*** Begin section ***
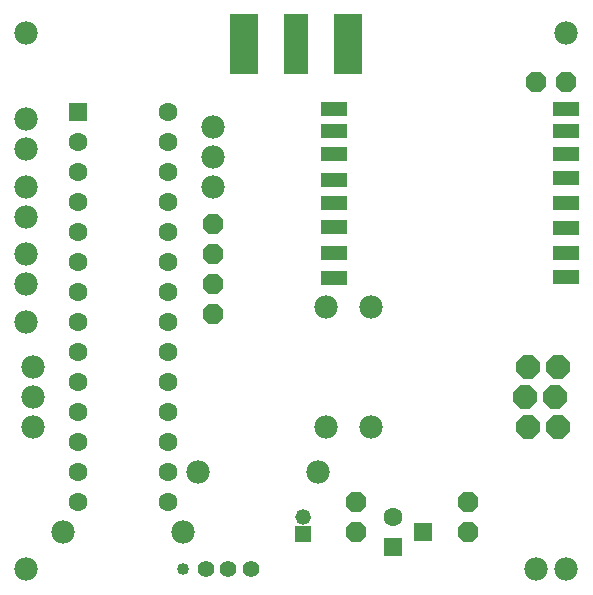
<source format=gts>
G75*
%MOIN*%
%OFA0B0*%
%FSLAX24Y24*%
%IPPOS*%
%LPD*%
%AMOC8*
5,1,8,0,0,1.08239X$1,22.5*
%
%ADD10R,0.0900X0.0460*%
%ADD11C,0.0555*%
%ADD12OC8,0.0780*%
%ADD13C,0.0780*%
%ADD14R,0.0630X0.0630*%
%ADD15C,0.0630*%
%ADD16R,0.0520X0.0520*%
%ADD17C,0.0520*%
%ADD18OC8,0.0670*%
%ADD19R,0.0790X0.2040*%
%ADD20R,0.0940X0.2040*%
%ADD21C,0.0400*%
D10*
X011693Y011643D03*
X011693Y012481D03*
X011693Y013331D03*
X011693Y014118D03*
X011693Y014905D03*
X011693Y015755D03*
X011693Y016543D03*
X011693Y017268D03*
X019430Y017268D03*
X019430Y016543D03*
X019430Y015755D03*
X019430Y014968D03*
X019430Y014118D03*
X019430Y013293D03*
X019430Y012456D03*
X019430Y011668D03*
D11*
X008930Y001930D03*
X008180Y001930D03*
X007430Y001930D03*
D12*
X018080Y007680D03*
X018180Y006680D03*
X019180Y006680D03*
X019080Y007680D03*
X019180Y008680D03*
X018180Y008680D03*
D13*
X001430Y001930D03*
X002680Y003180D03*
X001680Y006680D03*
X001680Y007680D03*
X001680Y008680D03*
X001430Y010180D03*
X001430Y011430D03*
X001430Y012430D03*
X001430Y013680D03*
X001430Y014680D03*
X001430Y015930D03*
X001430Y016930D03*
X001430Y019805D03*
X007680Y016680D03*
X007680Y015680D03*
X007680Y014680D03*
X011430Y010680D03*
X012930Y010680D03*
X012930Y006680D03*
X011430Y006680D03*
X011180Y005180D03*
X007180Y005180D03*
X006680Y003180D03*
X018430Y001930D03*
X019430Y001930D03*
X010430Y019430D03*
X019430Y019805D03*
D14*
X014680Y003180D03*
X013680Y002680D03*
X003180Y017180D03*
D15*
X003180Y016180D03*
X003180Y015180D03*
X003180Y014180D03*
X003180Y013180D03*
X003180Y012180D03*
X003180Y011180D03*
X003180Y010180D03*
X003180Y009180D03*
X003180Y008180D03*
X003180Y007180D03*
X003180Y006180D03*
X003180Y005180D03*
X003180Y004180D03*
X006180Y004180D03*
X006180Y005180D03*
X006180Y006180D03*
X006180Y007180D03*
X006180Y008180D03*
X006180Y009180D03*
X006180Y010180D03*
X006180Y011180D03*
X006180Y012180D03*
X006180Y013180D03*
X006180Y014180D03*
X006180Y015180D03*
X006180Y016180D03*
X006180Y017180D03*
X013680Y003680D03*
D16*
X010680Y003090D03*
D17*
X010680Y003680D03*
D18*
X012430Y003180D03*
X012430Y004180D03*
X016180Y004180D03*
X016180Y003180D03*
X007680Y010430D03*
X007680Y011430D03*
X007680Y012430D03*
X007680Y013430D03*
X018430Y018180D03*
X019430Y018180D03*
D19*
X010430Y019420D03*
D20*
X008690Y019420D03*
X012170Y019420D03*
D21*
X006680Y001930D03*
M02*

</source>
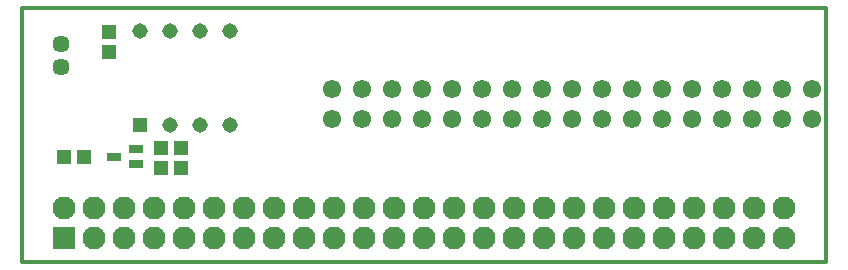
<source format=gbr>
G04 DesignSpark PCB Gerber Version 11.0 Build 5877*
%FSLAX35Y35*%
%MOIN*%
%ADD79R,0.04537X0.04537*%
%ADD114R,0.05163X0.05163*%
%ADD111R,0.07687X0.07687*%
%ADD10C,0.01200*%
%ADD115C,0.05163*%
%ADD113C,0.05718*%
%ADD110C,0.06100*%
%ADD112C,0.07687*%
%ADD117R,0.04734X0.02569*%
%ADD78R,0.04537X0.04537*%
X0Y0D02*
D02*
D10*
X1083Y600D02*
X269075D01*
Y85314D01*
X1083D01*
Y600D01*
D02*
D78*
X15112Y35611D03*
X21805D03*
X47310Y38424D03*
X47427Y31860D03*
X54003Y38424D03*
X54120Y31860D03*
D02*
D79*
X30083Y70656D03*
Y77348D03*
D02*
D110*
X104317Y48022D03*
Y58022D03*
X114317Y48022D03*
Y58022D03*
X124317Y48022D03*
Y58022D03*
X134317Y48022D03*
Y58022D03*
X144317Y48022D03*
Y58022D03*
X154317Y48022D03*
Y58022D03*
X164317Y48022D03*
Y58022D03*
X174317Y48022D03*
Y58022D03*
X184317Y48022D03*
Y58022D03*
X194317Y48022D03*
Y58022D03*
X204317Y48022D03*
Y58022D03*
X214317Y48022D03*
Y58022D03*
X224317Y48022D03*
Y58022D03*
X234317Y48022D03*
Y58022D03*
X244317Y48022D03*
Y58022D03*
X254317Y48022D03*
Y58022D03*
X264317Y48022D03*
Y58022D03*
D02*
D111*
X15079Y8415D03*
D02*
D112*
Y18415D03*
X25079Y8415D03*
Y18415D03*
X35079Y8415D03*
Y18415D03*
X45079Y8415D03*
Y18415D03*
X55079Y8415D03*
Y18415D03*
X65079Y8415D03*
Y18415D03*
X75079Y8415D03*
Y18415D03*
X85079Y8415D03*
Y18415D03*
X95079Y8415D03*
Y18415D03*
X105079Y8415D03*
Y18415D03*
X115079Y8415D03*
Y18415D03*
X125079Y8415D03*
Y18415D03*
X135079Y8415D03*
Y18415D03*
X145079Y8415D03*
Y18415D03*
X155079Y8415D03*
Y18415D03*
X165079Y8415D03*
Y18415D03*
X175079Y8415D03*
Y18415D03*
X185079Y8415D03*
Y18415D03*
X195079Y8415D03*
Y18415D03*
X205079Y8415D03*
Y18415D03*
X215079Y8415D03*
Y18415D03*
X225079Y8415D03*
Y18415D03*
X235079Y8415D03*
Y18415D03*
X245079Y8415D03*
Y18415D03*
X255079Y8415D03*
Y18415D03*
D02*
D113*
X14141Y65435D03*
Y73309D03*
D02*
D114*
X40404Y46243D03*
D02*
D115*
Y77495D03*
X50404Y46243D03*
Y77495D03*
X60404Y46243D03*
Y77495D03*
X70404Y46243D03*
Y77495D03*
D02*
D117*
X31657Y35611D03*
X39138Y33052D03*
Y38170D03*
X0Y0D02*
M02*

</source>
*** End section ***
Aim of the task: Write out all the entries exactly, except for the pictures.

Exercise output:
<source format=gts>
G75*
%MOIN*%
%OFA0B0*%
%FSLAX24Y24*%
%IPPOS*%
%LPD*%
%AMOC8*
5,1,8,0,0,1.08239X$1,22.5*
%
%ADD10R,0.0900X0.0460*%
%ADD11C,0.0555*%
%ADD12OC8,0.0780*%
%ADD13C,0.0780*%
%ADD14R,0.0630X0.0630*%
%ADD15C,0.0630*%
%ADD16R,0.0520X0.0520*%
%ADD17C,0.0520*%
%ADD18OC8,0.0670*%
%ADD19R,0.0790X0.2040*%
%ADD20R,0.0940X0.2040*%
%ADD21C,0.0400*%
D10*
X011693Y011643D03*
X011693Y012481D03*
X011693Y013331D03*
X011693Y014118D03*
X011693Y014905D03*
X011693Y015755D03*
X011693Y016543D03*
X011693Y017268D03*
X019430Y017268D03*
X019430Y016543D03*
X019430Y015755D03*
X019430Y014968D03*
X019430Y014118D03*
X019430Y013293D03*
X019430Y012456D03*
X019430Y011668D03*
D11*
X008930Y001930D03*
X008180Y001930D03*
X007430Y001930D03*
D12*
X018080Y007680D03*
X018180Y006680D03*
X019180Y006680D03*
X019080Y007680D03*
X019180Y008680D03*
X018180Y008680D03*
D13*
X001430Y001930D03*
X002680Y003180D03*
X001680Y006680D03*
X001680Y007680D03*
X001680Y008680D03*
X001430Y010180D03*
X001430Y011430D03*
X001430Y012430D03*
X001430Y013680D03*
X001430Y014680D03*
X001430Y015930D03*
X001430Y016930D03*
X001430Y019805D03*
X007680Y016680D03*
X007680Y015680D03*
X007680Y014680D03*
X011430Y010680D03*
X012930Y010680D03*
X012930Y006680D03*
X011430Y006680D03*
X011180Y005180D03*
X007180Y005180D03*
X006680Y003180D03*
X018430Y001930D03*
X019430Y001930D03*
X010430Y019430D03*
X019430Y019805D03*
D14*
X014680Y003180D03*
X013680Y002680D03*
X003180Y017180D03*
D15*
X003180Y016180D03*
X003180Y015180D03*
X003180Y014180D03*
X003180Y013180D03*
X003180Y012180D03*
X003180Y011180D03*
X003180Y010180D03*
X003180Y009180D03*
X003180Y008180D03*
X003180Y007180D03*
X003180Y006180D03*
X003180Y005180D03*
X003180Y004180D03*
X006180Y004180D03*
X006180Y005180D03*
X006180Y006180D03*
X006180Y007180D03*
X006180Y008180D03*
X006180Y009180D03*
X006180Y010180D03*
X006180Y011180D03*
X006180Y012180D03*
X006180Y013180D03*
X006180Y014180D03*
X006180Y015180D03*
X006180Y016180D03*
X006180Y017180D03*
X013680Y003680D03*
D16*
X010680Y003090D03*
D17*
X010680Y003680D03*
D18*
X012430Y003180D03*
X012430Y004180D03*
X016180Y004180D03*
X016180Y003180D03*
X007680Y010430D03*
X007680Y011430D03*
X007680Y012430D03*
X007680Y013430D03*
X018430Y018180D03*
X019430Y018180D03*
D19*
X010430Y019420D03*
D20*
X008690Y019420D03*
X012170Y019420D03*
D21*
X006680Y001930D03*
M02*

</source>
<source format=gbr>
G04 DesignSpark PCB Gerber Version 11.0 Build 5877*
%FSLAX35Y35*%
%MOIN*%
%ADD79R,0.04537X0.04537*%
%ADD114R,0.05163X0.05163*%
%ADD111R,0.07687X0.07687*%
%ADD10C,0.01200*%
%ADD115C,0.05163*%
%ADD113C,0.05718*%
%ADD110C,0.06100*%
%ADD112C,0.07687*%
%ADD117R,0.04734X0.02569*%
%ADD78R,0.04537X0.04537*%
X0Y0D02*
D02*
D10*
X1083Y600D02*
X269075D01*
Y85314D01*
X1083D01*
Y600D01*
D02*
D78*
X15112Y35611D03*
X21805D03*
X47310Y38424D03*
X47427Y31860D03*
X54003Y38424D03*
X54120Y31860D03*
D02*
D79*
X30083Y70656D03*
Y77348D03*
D02*
D110*
X104317Y48022D03*
Y58022D03*
X114317Y48022D03*
Y58022D03*
X124317Y48022D03*
Y58022D03*
X134317Y48022D03*
Y58022D03*
X144317Y48022D03*
Y58022D03*
X154317Y48022D03*
Y58022D03*
X164317Y48022D03*
Y58022D03*
X174317Y48022D03*
Y58022D03*
X184317Y48022D03*
Y58022D03*
X194317Y48022D03*
Y58022D03*
X204317Y48022D03*
Y58022D03*
X214317Y48022D03*
Y58022D03*
X224317Y48022D03*
Y58022D03*
X234317Y48022D03*
Y58022D03*
X244317Y48022D03*
Y58022D03*
X254317Y48022D03*
Y58022D03*
X264317Y48022D03*
Y58022D03*
D02*
D111*
X15079Y8415D03*
D02*
D112*
Y18415D03*
X25079Y8415D03*
Y18415D03*
X35079Y8415D03*
Y18415D03*
X45079Y8415D03*
Y18415D03*
X55079Y8415D03*
Y18415D03*
X65079Y8415D03*
Y18415D03*
X75079Y8415D03*
Y18415D03*
X85079Y8415D03*
Y18415D03*
X95079Y8415D03*
Y18415D03*
X105079Y8415D03*
Y18415D03*
X115079Y8415D03*
Y18415D03*
X125079Y8415D03*
Y18415D03*
X135079Y8415D03*
Y18415D03*
X145079Y8415D03*
Y18415D03*
X155079Y8415D03*
Y18415D03*
X165079Y8415D03*
Y18415D03*
X175079Y8415D03*
Y18415D03*
X185079Y8415D03*
Y18415D03*
X195079Y8415D03*
Y18415D03*
X205079Y8415D03*
Y18415D03*
X215079Y8415D03*
Y18415D03*
X225079Y8415D03*
Y18415D03*
X235079Y8415D03*
Y18415D03*
X245079Y8415D03*
Y18415D03*
X255079Y8415D03*
Y18415D03*
D02*
D113*
X14141Y65435D03*
Y73309D03*
D02*
D114*
X40404Y46243D03*
D02*
D115*
Y77495D03*
X50404Y46243D03*
Y77495D03*
X60404Y46243D03*
Y77495D03*
X70404Y46243D03*
Y77495D03*
D02*
D117*
X31657Y35611D03*
X39138Y33052D03*
Y38170D03*
X0Y0D02*
M02*

</source>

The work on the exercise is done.